[Recorded data]
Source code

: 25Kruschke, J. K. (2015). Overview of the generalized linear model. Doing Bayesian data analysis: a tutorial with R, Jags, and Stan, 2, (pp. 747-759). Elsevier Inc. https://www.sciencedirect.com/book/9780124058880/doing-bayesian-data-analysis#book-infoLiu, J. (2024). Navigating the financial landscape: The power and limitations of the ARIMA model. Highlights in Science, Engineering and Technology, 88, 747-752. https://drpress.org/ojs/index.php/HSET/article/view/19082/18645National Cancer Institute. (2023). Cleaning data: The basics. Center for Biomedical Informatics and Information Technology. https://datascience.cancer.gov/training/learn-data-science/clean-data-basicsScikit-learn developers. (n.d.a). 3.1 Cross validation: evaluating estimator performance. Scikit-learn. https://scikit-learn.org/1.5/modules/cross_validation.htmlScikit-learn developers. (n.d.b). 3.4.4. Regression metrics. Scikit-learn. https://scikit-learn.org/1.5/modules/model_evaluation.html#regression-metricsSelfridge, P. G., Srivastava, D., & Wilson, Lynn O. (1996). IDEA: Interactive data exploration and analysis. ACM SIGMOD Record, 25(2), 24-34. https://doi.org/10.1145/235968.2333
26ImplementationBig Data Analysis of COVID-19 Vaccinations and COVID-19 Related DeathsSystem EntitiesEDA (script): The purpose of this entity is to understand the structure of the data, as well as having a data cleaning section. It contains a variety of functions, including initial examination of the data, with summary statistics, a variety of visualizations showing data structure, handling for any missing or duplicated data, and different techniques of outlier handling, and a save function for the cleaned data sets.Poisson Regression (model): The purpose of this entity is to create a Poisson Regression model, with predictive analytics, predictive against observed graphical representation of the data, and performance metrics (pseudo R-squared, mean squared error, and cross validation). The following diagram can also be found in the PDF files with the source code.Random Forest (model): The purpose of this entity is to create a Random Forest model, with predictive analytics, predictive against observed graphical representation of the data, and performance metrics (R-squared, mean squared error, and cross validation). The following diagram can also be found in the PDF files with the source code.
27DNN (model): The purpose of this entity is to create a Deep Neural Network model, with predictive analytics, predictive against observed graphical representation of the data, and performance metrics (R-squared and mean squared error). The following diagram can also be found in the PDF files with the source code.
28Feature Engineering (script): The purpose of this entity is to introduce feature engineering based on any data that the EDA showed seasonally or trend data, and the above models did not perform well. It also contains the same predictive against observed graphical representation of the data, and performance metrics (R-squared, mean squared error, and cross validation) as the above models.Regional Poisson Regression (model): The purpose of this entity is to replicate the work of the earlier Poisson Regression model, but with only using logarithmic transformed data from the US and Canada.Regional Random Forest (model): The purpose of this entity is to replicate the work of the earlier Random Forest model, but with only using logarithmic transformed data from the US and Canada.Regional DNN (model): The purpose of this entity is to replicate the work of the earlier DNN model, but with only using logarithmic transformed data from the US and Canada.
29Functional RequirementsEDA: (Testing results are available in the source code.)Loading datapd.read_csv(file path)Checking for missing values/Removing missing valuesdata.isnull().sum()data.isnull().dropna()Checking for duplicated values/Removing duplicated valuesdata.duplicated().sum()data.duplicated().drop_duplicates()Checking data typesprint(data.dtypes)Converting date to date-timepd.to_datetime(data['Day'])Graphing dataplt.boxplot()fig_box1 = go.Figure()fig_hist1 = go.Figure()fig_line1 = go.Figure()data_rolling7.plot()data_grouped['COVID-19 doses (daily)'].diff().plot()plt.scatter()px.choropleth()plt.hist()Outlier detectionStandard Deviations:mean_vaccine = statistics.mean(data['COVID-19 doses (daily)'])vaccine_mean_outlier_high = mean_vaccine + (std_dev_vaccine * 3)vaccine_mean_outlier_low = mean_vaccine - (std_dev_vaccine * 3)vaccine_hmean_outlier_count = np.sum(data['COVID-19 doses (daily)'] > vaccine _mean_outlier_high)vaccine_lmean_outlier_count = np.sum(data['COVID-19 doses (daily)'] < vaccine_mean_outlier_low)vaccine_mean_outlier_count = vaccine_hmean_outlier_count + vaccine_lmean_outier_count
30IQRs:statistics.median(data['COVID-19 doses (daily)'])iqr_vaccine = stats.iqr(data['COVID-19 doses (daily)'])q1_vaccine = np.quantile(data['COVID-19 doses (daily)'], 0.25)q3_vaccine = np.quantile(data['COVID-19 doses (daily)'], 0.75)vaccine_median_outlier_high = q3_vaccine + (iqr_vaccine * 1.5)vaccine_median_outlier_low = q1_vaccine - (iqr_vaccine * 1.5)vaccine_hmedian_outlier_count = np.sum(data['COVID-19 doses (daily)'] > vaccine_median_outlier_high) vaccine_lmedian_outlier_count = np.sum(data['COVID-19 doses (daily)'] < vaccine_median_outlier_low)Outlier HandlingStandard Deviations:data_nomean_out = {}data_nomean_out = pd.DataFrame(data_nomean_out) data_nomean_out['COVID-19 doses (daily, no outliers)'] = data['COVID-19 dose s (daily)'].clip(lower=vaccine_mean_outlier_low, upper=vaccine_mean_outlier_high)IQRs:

---

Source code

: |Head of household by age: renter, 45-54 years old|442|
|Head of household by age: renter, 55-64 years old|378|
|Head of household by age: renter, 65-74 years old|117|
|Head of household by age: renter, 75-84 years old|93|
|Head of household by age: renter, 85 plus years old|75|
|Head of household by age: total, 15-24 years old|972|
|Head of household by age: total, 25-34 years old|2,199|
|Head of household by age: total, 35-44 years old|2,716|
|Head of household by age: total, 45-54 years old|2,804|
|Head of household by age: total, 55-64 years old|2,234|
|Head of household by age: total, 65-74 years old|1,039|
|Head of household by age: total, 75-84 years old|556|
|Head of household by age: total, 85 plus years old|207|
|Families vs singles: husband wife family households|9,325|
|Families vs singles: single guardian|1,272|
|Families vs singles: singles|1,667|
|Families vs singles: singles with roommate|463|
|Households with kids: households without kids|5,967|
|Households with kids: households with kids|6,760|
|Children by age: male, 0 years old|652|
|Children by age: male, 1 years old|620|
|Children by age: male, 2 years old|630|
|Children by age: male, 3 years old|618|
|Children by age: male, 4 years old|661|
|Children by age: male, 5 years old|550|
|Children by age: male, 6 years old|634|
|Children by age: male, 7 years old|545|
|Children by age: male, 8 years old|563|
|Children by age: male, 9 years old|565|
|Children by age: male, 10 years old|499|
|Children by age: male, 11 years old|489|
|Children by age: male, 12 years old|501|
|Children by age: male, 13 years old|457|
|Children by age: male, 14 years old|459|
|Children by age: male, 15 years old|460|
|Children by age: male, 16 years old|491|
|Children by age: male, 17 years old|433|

* * *

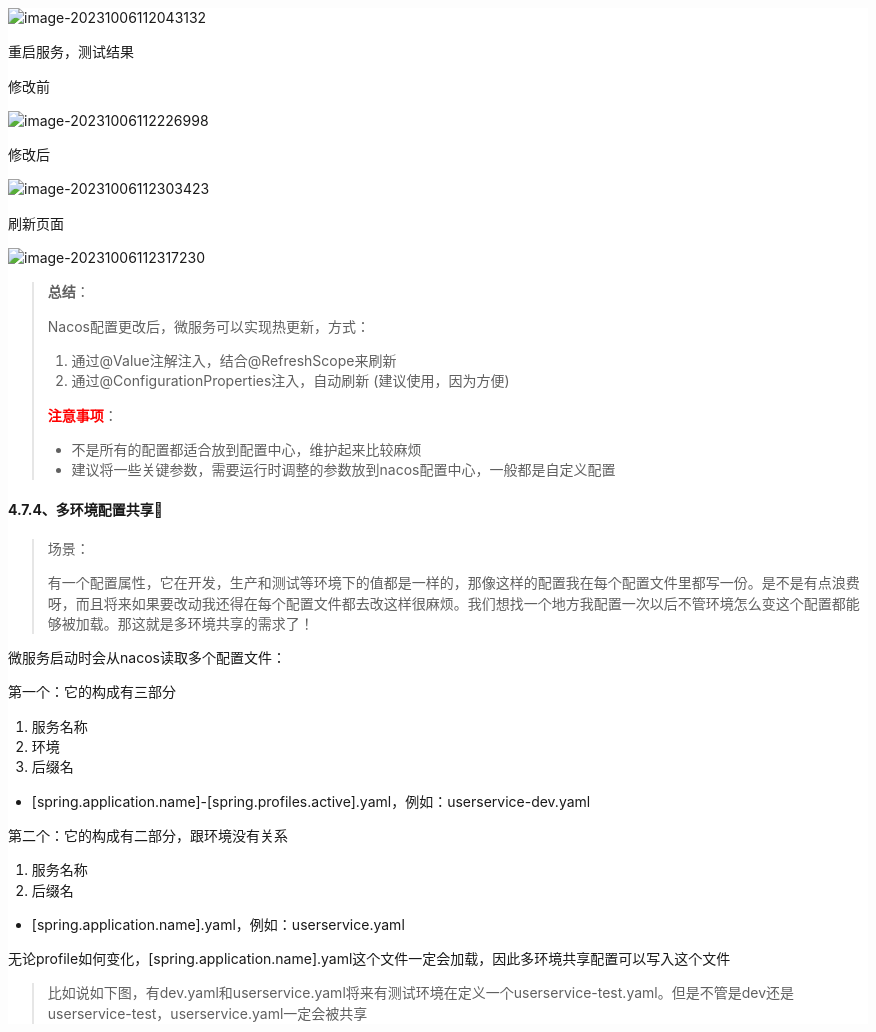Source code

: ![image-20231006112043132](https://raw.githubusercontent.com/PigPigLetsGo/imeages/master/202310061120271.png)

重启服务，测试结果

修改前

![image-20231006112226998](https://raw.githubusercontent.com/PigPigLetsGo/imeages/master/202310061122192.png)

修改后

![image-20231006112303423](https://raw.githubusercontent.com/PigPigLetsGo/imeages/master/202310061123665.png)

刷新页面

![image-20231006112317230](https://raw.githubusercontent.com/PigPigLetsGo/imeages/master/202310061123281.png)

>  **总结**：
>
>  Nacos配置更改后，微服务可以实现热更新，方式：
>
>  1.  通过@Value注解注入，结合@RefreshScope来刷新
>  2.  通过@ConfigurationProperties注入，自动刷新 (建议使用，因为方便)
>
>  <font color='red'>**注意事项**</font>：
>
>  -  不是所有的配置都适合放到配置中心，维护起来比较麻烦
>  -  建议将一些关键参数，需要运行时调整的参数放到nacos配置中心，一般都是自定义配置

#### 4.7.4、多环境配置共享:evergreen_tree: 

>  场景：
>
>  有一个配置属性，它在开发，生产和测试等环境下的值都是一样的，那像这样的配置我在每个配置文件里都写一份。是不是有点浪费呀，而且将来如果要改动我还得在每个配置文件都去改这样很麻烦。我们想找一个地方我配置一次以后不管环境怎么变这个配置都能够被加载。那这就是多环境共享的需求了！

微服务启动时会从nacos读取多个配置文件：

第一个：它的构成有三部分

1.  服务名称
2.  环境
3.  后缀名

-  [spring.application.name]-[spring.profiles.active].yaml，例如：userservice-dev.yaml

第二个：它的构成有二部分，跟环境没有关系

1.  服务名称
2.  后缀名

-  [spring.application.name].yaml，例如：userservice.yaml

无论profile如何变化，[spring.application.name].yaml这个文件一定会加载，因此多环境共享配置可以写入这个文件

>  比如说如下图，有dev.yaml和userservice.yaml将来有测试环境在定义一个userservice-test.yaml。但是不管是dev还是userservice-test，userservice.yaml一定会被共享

## Exercise aim
Could you set down, word for word, only the lines above from the line with "0 years old|652|" to the line with "5 years old|550|", including both?

## Written response
|Children by age: male, 0 years old|652|
|Children by age: male, 1 years old|620|
|Children by age: male, 2 years old|630|
|Children by age: male, 3 years old|618|
|Children by age: male, 4 years old|661|
|Children by age: male, 5 years old|550|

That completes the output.